=== TO-DO ITEM ===
Exact reproduction required: the lines below from the line with "<source format=gbr>" to the line with "X105115000Y-101005000D03*", both ends included, and no others.

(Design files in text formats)
──────────

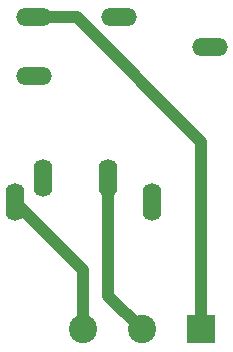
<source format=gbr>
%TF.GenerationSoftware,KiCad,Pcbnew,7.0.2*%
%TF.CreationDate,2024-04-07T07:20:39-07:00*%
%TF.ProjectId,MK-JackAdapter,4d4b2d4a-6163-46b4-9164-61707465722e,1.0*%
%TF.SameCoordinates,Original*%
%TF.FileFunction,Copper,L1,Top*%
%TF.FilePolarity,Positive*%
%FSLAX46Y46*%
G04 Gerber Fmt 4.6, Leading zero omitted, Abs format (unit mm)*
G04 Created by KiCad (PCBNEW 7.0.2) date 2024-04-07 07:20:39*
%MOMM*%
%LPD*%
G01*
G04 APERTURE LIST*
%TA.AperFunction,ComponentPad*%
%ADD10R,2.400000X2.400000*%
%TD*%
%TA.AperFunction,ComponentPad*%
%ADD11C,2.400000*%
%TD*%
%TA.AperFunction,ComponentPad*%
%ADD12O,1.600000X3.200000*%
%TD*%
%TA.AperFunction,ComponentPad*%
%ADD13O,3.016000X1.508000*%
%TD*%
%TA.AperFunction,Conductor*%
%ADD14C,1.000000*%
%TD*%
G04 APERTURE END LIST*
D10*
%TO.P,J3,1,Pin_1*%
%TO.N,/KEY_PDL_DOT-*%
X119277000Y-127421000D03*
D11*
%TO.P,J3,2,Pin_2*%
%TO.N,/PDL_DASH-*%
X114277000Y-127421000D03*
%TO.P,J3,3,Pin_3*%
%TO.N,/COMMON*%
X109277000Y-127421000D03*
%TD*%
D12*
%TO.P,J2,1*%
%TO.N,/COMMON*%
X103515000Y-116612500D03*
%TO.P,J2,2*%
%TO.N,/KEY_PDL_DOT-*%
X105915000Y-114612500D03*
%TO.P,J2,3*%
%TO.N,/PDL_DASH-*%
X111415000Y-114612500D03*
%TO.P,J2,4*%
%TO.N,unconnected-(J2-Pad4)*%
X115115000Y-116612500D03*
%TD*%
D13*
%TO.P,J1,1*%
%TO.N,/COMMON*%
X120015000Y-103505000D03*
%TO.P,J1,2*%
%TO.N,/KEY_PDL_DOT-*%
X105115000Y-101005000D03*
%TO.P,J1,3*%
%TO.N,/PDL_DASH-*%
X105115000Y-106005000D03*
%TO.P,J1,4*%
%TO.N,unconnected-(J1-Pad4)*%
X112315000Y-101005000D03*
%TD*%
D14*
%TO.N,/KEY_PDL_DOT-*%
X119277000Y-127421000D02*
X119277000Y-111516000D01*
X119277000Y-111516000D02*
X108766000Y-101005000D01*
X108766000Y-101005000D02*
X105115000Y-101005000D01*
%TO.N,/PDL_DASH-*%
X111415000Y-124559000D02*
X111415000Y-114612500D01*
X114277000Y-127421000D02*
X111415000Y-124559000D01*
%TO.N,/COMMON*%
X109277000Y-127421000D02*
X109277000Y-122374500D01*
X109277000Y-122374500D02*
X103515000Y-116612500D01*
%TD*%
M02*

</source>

──────────

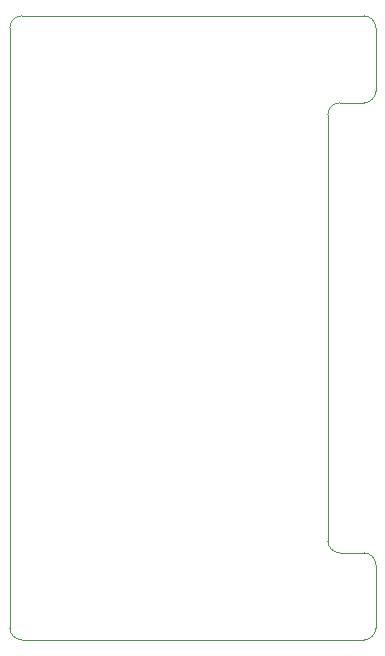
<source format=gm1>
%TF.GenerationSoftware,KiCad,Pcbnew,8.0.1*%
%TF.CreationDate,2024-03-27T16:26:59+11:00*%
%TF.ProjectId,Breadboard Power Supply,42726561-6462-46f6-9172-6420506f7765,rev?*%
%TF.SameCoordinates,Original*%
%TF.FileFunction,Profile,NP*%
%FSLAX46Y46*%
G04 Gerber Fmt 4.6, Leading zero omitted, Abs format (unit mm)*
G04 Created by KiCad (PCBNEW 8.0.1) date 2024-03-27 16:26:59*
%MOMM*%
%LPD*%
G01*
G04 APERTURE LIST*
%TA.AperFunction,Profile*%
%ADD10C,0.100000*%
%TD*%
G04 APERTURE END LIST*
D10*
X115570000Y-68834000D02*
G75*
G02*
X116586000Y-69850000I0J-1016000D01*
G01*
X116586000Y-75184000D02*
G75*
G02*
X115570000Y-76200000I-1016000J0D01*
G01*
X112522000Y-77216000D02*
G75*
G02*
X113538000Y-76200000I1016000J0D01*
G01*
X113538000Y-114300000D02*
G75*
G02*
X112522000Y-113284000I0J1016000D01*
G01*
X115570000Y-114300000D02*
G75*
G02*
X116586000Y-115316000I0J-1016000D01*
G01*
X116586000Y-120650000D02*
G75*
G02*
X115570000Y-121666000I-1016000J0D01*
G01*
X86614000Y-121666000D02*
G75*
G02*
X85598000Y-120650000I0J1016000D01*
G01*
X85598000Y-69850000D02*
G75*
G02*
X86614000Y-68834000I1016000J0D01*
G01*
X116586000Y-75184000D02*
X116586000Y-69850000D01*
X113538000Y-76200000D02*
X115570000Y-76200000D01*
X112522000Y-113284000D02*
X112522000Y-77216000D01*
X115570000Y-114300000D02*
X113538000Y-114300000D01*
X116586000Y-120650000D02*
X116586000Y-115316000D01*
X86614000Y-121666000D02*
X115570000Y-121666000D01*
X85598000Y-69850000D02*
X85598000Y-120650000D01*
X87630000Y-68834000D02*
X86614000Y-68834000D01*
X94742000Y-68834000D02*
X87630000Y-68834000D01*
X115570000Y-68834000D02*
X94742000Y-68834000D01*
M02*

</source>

──────────

=== YOUR SOLUTION ===
<source format=gbr>
%TF.GenerationSoftware,KiCad,Pcbnew,7.0.2*%
%TF.CreationDate,2024-04-07T07:20:39-07:00*%
%TF.ProjectId,MK-JackAdapter,4d4b2d4a-6163-46b4-9164-61707465722e,1.0*%
%TF.SameCoordinates,Original*%
%TF.FileFunction,Copper,L1,Top*%
%TF.FilePolarity,Positive*%
%FSLAX46Y46*%
G04 Gerber Fmt 4.6, Leading zero omitted, Abs format (unit mm)*
G04 Created by KiCad (PCBNEW 7.0.2) date 2024-04-07 07:20:39*
%MOMM*%
%LPD*%
G01*
G04 APERTURE LIST*
%TA.AperFunction,ComponentPad*%
%ADD10R,2.400000X2.400000*%
%TD*%
%TA.AperFunction,ComponentPad*%
%ADD11C,2.400000*%
%TD*%
%TA.AperFunction,ComponentPad*%
%ADD12O,1.600000X3.200000*%
%TD*%
%TA.AperFunction,ComponentPad*%
%ADD13O,3.016000X1.508000*%
%TD*%
%TA.AperFunction,Conductor*%
%ADD14C,1.000000*%
%TD*%
G04 APERTURE END LIST*
D10*
%TO.P,J3,1,Pin_1*%
%TO.N,/KEY_PDL_DOT-*%
X119277000Y-127421000D03*
D11*
%TO.P,J3,2,Pin_2*%
%TO.N,/PDL_DASH-*%
X114277000Y-127421000D03*
%TO.P,J3,3,Pin_3*%
%TO.N,/COMMON*%
X109277000Y-127421000D03*
%TD*%
D12*
%TO.P,J2,1*%
%TO.N,/COMMON*%
X103515000Y-116612500D03*
%TO.P,J2,2*%
%TO.N,/KEY_PDL_DOT-*%
X105915000Y-114612500D03*
%TO.P,J2,3*%
%TO.N,/PDL_DASH-*%
X111415000Y-114612500D03*
%TO.P,J2,4*%
%TO.N,unconnected-(J2-Pad4)*%
X115115000Y-116612500D03*
%TD*%
D13*
%TO.P,J1,1*%
%TO.N,/COMMON*%
X120015000Y-103505000D03*
%TO.P,J1,2*%
%TO.N,/KEY_PDL_DOT-*%
X105115000Y-101005000D03*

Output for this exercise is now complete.